** Page extract **
>>>

There are many different types of SCA, but we will focus on Type 1 as an example. Spinocerebellar ataxia Type 1 is an autosomal dominant disorder that involves a CAG repeat in the ataxin (ATXN1) gene on chromosome 6. Normally, there are 6 to 39 repeats, but those with SCA1 will have over 40 repeats contributing to the disease pathology seen. These patients will have progressive cerebellar ataxia due to the destruction of the Purkinje cells in the cerebellum. They will have permanent and progressive loss of balance, coordination, dysarthria, dysmetria, ophthalmoplegia, and eventual numbness and weakness of the muscles of the extremities. Life expectancy ranges between 10 and 30 years after symptoms first present.
Huntington disease is an autosomal dominant disorder that involves a CAG repeat in the huntingtin (HTT) gene on chromosome 4. The condition is usually seen with more than 39 trinucleotide repeats, leading to the destruction of GABAergic neurons in the caudate nucleus. These patients will have a progressive onset of a movement disorder, known as chorea characterized by rapid, involuntary, jerky movements affecting the trunk, face, and proximal limbs. Also, patients will have neuropsychiatric disturbances and a fairly rapid neurocognitive decline. Life expectancy ranges from 10 to 20 years after the onset of symptoms.
Fragile X syndrome is an X-linked dominant disorder that involves a CGG repeat in the fragile X mental retardation 1 (FMR1) gene on the X chromosome. Patients usually have over 200 repeats. The large number of repeats causes hypermethylation of the promoter site of the gene. Fragile X syndrome is the most common cause of an inherited intellectual disability, and these patients will have autism, seizures, a long face, a large jaw, and macroorchidism.

<<<

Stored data

>>>

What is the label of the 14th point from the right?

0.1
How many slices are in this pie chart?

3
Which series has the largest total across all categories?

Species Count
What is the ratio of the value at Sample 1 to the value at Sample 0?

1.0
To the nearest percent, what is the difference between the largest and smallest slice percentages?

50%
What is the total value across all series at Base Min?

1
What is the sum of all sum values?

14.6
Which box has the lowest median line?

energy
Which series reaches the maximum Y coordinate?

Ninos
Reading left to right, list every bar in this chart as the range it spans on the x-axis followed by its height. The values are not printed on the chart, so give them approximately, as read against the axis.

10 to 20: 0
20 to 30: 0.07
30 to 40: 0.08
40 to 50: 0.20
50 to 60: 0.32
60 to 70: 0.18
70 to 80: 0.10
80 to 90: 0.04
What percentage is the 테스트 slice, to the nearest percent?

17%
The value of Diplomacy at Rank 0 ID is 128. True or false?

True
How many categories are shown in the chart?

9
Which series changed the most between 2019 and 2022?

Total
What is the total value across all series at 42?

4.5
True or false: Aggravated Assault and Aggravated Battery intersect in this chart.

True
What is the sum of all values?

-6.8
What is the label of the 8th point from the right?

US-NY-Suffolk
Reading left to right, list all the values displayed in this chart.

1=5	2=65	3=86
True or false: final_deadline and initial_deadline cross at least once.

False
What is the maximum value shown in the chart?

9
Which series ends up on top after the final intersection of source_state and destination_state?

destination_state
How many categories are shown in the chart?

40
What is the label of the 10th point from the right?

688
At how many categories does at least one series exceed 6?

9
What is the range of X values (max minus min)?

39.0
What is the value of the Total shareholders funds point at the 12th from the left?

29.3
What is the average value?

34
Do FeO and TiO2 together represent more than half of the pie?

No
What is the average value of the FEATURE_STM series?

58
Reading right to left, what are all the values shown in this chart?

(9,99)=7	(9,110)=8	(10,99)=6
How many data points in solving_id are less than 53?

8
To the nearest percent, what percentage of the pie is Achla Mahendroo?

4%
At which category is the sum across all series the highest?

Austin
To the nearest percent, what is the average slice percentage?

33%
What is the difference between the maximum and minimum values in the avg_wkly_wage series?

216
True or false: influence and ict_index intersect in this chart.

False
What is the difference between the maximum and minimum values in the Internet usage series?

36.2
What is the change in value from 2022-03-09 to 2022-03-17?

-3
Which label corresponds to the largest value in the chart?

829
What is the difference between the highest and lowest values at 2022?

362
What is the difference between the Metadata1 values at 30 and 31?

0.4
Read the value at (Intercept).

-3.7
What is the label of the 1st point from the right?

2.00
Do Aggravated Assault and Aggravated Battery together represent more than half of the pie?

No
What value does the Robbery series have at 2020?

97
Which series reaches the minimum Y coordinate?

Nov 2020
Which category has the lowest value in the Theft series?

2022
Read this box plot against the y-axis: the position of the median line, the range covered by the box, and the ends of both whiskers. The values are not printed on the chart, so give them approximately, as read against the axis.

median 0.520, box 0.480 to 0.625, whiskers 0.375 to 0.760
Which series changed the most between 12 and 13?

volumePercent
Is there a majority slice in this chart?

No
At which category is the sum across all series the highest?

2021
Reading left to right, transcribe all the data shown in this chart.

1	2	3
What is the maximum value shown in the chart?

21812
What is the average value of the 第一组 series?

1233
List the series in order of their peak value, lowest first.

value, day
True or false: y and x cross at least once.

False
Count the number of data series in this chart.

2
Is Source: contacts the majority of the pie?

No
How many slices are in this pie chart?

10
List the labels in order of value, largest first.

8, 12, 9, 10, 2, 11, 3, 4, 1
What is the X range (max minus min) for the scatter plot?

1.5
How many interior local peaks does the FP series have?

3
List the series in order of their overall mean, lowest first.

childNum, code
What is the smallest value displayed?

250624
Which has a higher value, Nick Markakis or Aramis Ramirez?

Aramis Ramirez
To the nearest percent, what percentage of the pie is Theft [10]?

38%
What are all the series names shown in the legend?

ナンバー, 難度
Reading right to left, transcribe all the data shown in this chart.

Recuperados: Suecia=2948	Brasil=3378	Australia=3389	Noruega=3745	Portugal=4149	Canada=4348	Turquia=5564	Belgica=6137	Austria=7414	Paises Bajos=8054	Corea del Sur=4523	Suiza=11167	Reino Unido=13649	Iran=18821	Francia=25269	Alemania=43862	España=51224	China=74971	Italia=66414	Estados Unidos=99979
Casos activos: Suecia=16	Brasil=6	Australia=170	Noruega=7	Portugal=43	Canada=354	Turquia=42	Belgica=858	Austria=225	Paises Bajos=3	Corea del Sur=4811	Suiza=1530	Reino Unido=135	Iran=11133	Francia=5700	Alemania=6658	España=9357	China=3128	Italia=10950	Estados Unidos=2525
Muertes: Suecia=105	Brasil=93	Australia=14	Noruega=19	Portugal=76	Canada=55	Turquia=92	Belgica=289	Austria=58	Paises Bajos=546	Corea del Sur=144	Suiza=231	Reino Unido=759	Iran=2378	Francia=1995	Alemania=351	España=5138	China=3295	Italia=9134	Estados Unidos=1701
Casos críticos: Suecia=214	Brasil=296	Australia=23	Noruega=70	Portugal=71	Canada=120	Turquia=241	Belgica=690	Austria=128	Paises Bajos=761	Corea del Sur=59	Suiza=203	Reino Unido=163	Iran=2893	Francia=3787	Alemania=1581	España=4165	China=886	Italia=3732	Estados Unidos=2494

<<<

** Required tasks **
[A] According to the passage on genetic repeat disorders, which gene carries the CAG repeat in Huntington disease?
[B] Transcribe part of the passage on genetic repeat disorders, beginning at the words "Fragile X syndrome is an" and stopping after "jaw, and macroorchidism.".
The records have nothing to do with the passage on genetic repeat disorders.

** Your responses **
[A] The huntingtin (HTT) gene on chromosome 4.

[B]
Fragile X syndrome is an X-linked dominant disorder that involves a CGG repeat in the fragile X mental retardation 1 (FMR1) gene on the X chromosome. Patients usually have over 200 repeats. The large number of repeats causes hypermethylation of the promoter site of the gene. Fragile X syndrome is the most common cause of an inherited intellectual disability, and these patients will have autism, seizures, a long face, a large jaw, and macroorchidism.